Dan Shafer
Dan Shafer

Reputation: 61

Amber Smalltalk JavaScript Output

I'm evaluating switching my Web App work to Amber Smalltalk and away from CoffeeScript. I like CS fine but I'm far more comfortable with Smalltalk.

I have had a lot of trouble finding sites that are deployed from Amber so that I can evaluate the quality (and maintainability) of the JavaScript code generated by Amber. Can anyone point me either to sample sites coded in Amber so I can examine the JS output source or to any online pieces making that assessment? I've searched pretty thoroughly here without success and I've also spent some time in Google without any helpful results as well (though I will keep trying there).

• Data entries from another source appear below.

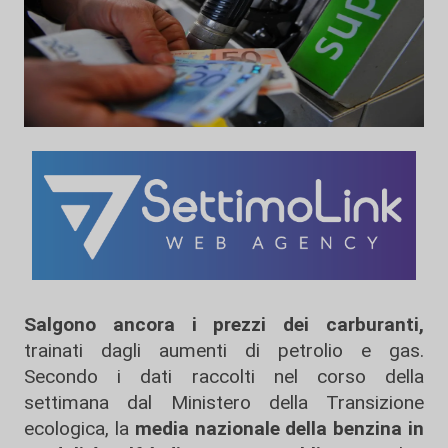
Salgono ancora i prezzi dei carburanti,
trainati dagli aumenti di petrolio e gas.
Secondo i dati raccolti nel corso della
settimana dal Ministero della Transizione
ecologica, la
media nazionale della benzina in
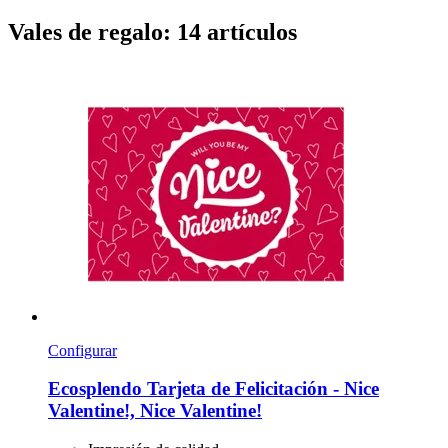
Vales de regalo: 14 artículos
Configurar
Ecosplendo
Tarjeta de Felicitación -​ Nice
Valentine!, Nice Valentine!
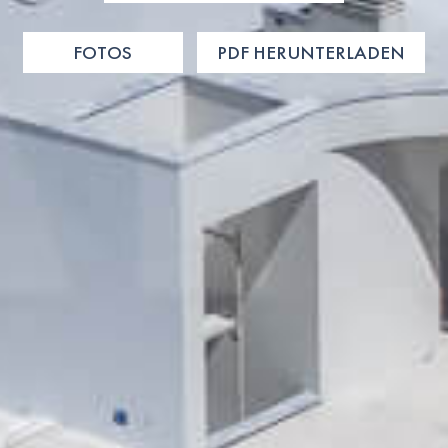
FOTOS
PDF HERUNTERLADEN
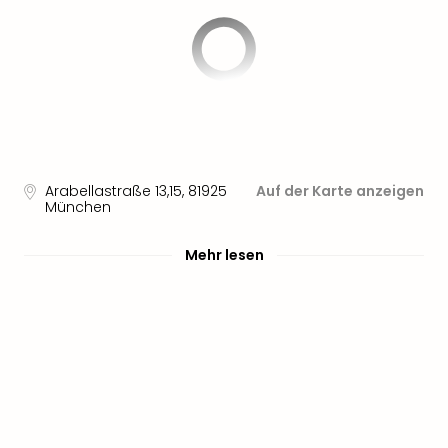
Sere
Park
Allw
Müns
Zoo
Leip
Safa
Beek
Ber
Arabellastraße 13,15
,
81925
Auf der Karte anzeigen
ZOO
München
Erle
Gels
Mehr lesen
Welt
Wal
Nau
Aqu
Zool
Gar
Berli
alle
Ang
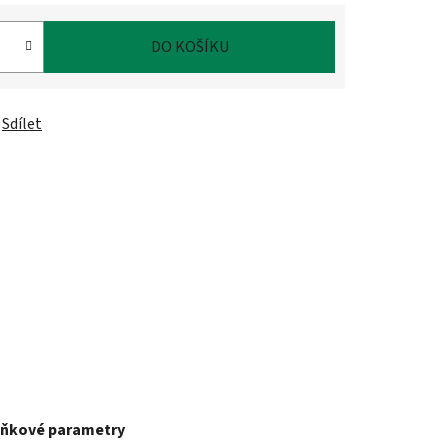
DO KOŠÍKU
Sdílet
ňkové parametry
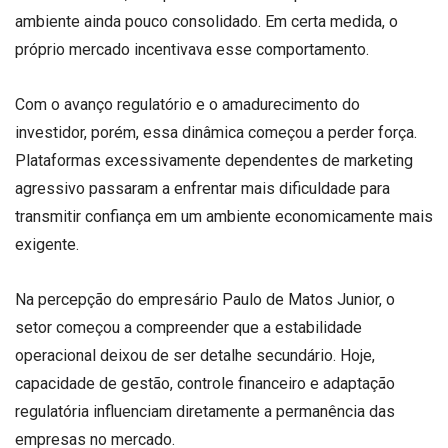
ambiente ainda pouco consolidado. Em certa medida, o
próprio mercado incentivava esse comportamento.
Com o avanço regulatório e o amadurecimento do
investidor, porém, essa dinâmica começou a perder força.
Plataformas excessivamente dependentes de marketing
agressivo passaram a enfrentar mais dificuldade para
transmitir confiança em um ambiente economicamente mais
exigente.
Na percepção do empresário Paulo de Matos Junior, o
setor começou a compreender que a estabilidade
operacional deixou de ser detalhe secundário. Hoje,
capacidade de gestão, controle financeiro e adaptação
regulatória influenciam diretamente a permanência das
empresas no mercado.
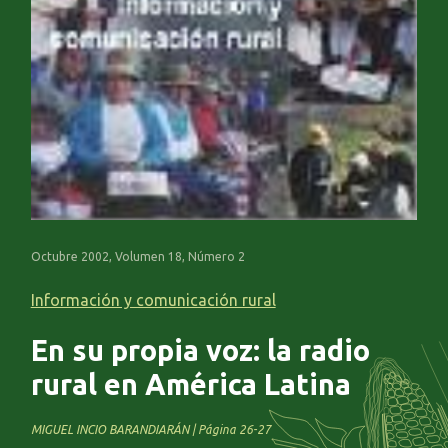
Octubre 2002, Volumen 18, Número 2
Información y comunicación rural
En su propia voz: la radio
rural en América Latina
MIGUEL INCIO BARANDIARÁN | Página 26-27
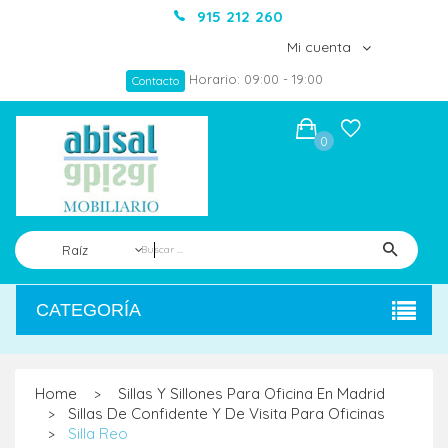
915 212 260
Mi cuenta
Horario: 09:00 - 19:00
Contacto
0
Raíz
CATEGORÍA
Home
Sillas Y Sillones Para Oficina En Madrid
>
Sillas De Confidente Y De Visita Para Oficinas
>
Silla Reo
>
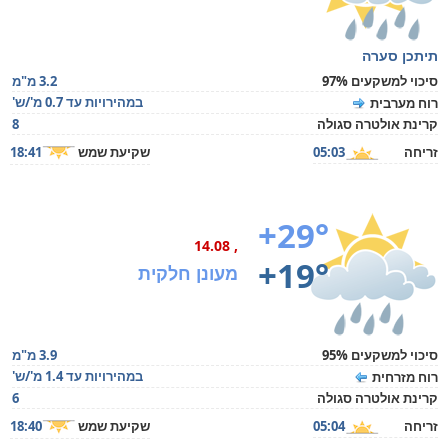
תיתכן סערה
סיכוי למשקעים 97%
3.2 מ"מ
במהירויות עד 0.7 מ'/ש'
רוח מערבית
קרינת אולטרה סגולה
8
זריחה
05:03
שקיעת שמש
18:41
+29°
, 14.08
+19°
מעונן חלקית
סיכוי למשקעים 95%
3.9 מ"מ
במהירויות עד 1.4 מ'/ש'
רוח מזרחית
קרינת אולטרה סגולה
6
זריחה
05:04
שקיעת שמש
18:40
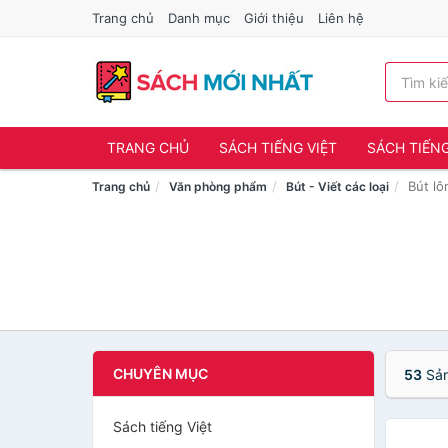
Trang chủ
Danh mục
Giới thiệu
Liên hệ
TRANG CHỦ
SÁCH TIẾNG VIỆT
SÁCH TIẾN
Bút l
Trang chủ
Văn phòng phẩm
Bút - Viết các loại
CHUYÊN MỤC
53
Sản
Sách tiếng Việt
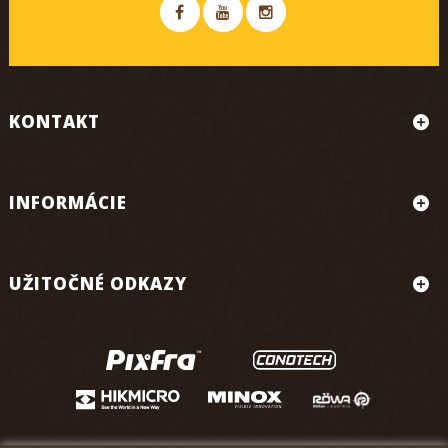
KONTAKT
INFORMÁCIE
UŽITOČNÉ ODKAZY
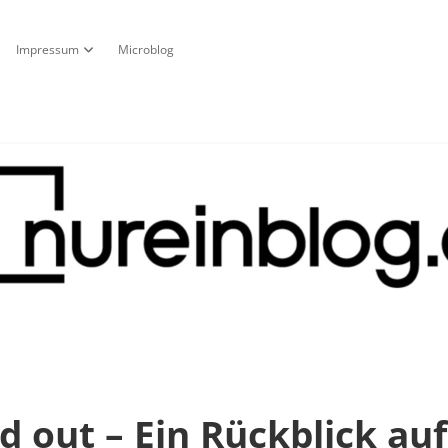
Impressum
Microblog
fnen
pdown-Menü öffnen
Dropdown-Menü öffnen
g
 out – Ein Rückblick auf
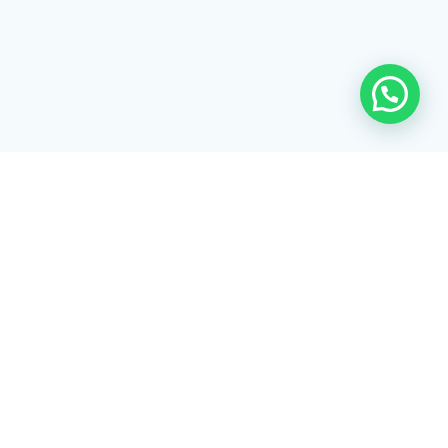
Rua Tiradentes, 172 - 3ºandar - Centro Extrema/MG - CEP 37640-
028
gerenciaaciex@gmail.com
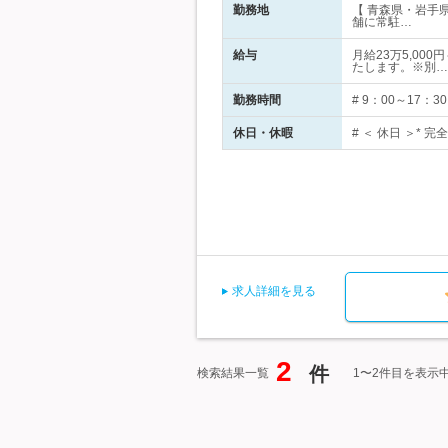
勤務地
【 青森県・岩手
舗に常駐…
給与
月給23万5,00
たします。※別…
勤務時間
# 9：00～17
休日・休暇
# ＜ 休日 ＞* 
求人詳細を見る
2
件
検索結果一覧
1〜2件目を表示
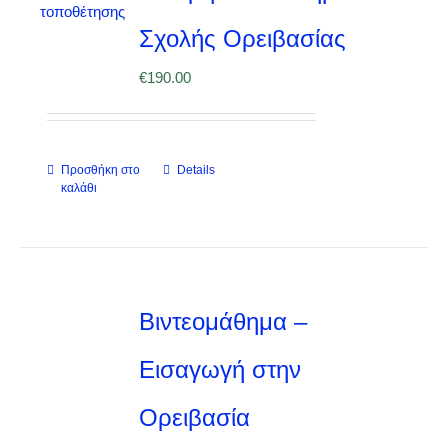
Σχολής Ορειβασίας
€
190.00
Προσθήκη στο
Details
καλάθι
Βιντεομάθημα –
Εισαγωγή στην
Ορειβασία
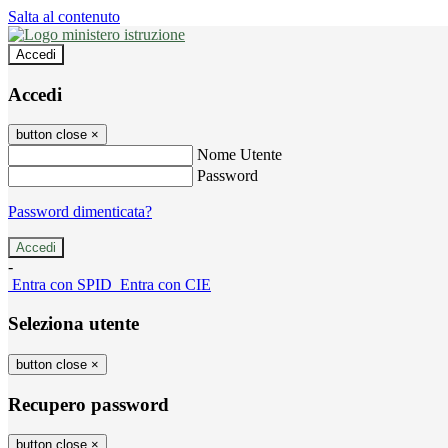
Salta al contenuto
Accedi
Accedi
button close
×
Nome Utente
Password
Password dimenticata?
-
Entra con SPID
Entra con CIE
Seleziona utente
button close
×
Recupero password
button close
×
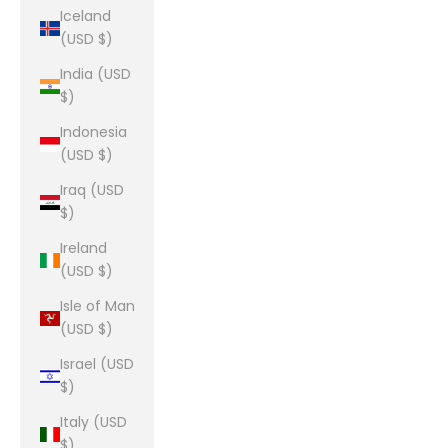
Iceland
(USD $)
India (USD
$)
Indonesia
(USD $)
Iraq (USD
$)
Ireland
(USD $)
Isle of Man
(USD $)
Israel (USD
$)
Italy (USD
$)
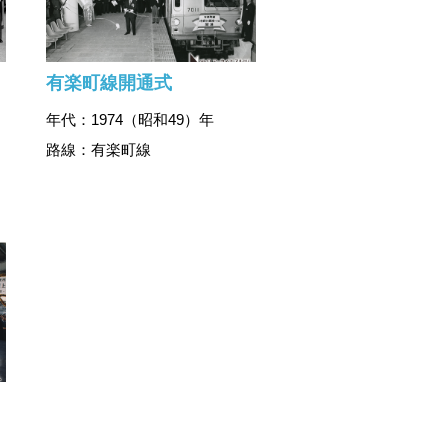
有楽町線開通式
年代：1974（昭和49）年
路線：有楽町線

I'm asking the same question on Smalltalk forums but StackOverflow has always been so helpful and responsive, I figured I'd give this a shot as well.

Upvotes: 2

Views: 369

Answers (1)

MKroehnert
MKroehnert

Reputation: 3737

I'll copy most answers from the thread on the Amber Mailinglist:

Answers by Herby:

  • The Amber IDE is written in Amber itself so you can take a look at the generated JS output in js directory of the GitHub repo. However, the JS output changes over time and will become more efficient as the compiler evolves.
  • Amber is a little more heavyweight than CS because it needs to map Amber methods into JS methods (between:and: -> _between_and_) and maintain parallel inheritance (Amber String is subclass of Collection though JS String is not; in runtime both concepts are merged, Amber wraps JS String), so the output looks accordingly.
  • The code of a simple Todo demo application can be found here with a link to the online demo.

Answer from me was:

  • Take a look at the SmalltalkHub webinterface which is written in Amber (although a fairly old version). The SmalltalkHub code can be found on SmalltalkHub, too.

Answer by Matthias:

  • To browse the SmalltalkHub webfrontend code go to SmalltalkHub, open a JavaScript console and run amber.toggleIDE() to bring up the Smalltalk IDE. From there take a look at the packages starting with Hub. Or you can take a look at the JS files downloaded by the browser from the JS console.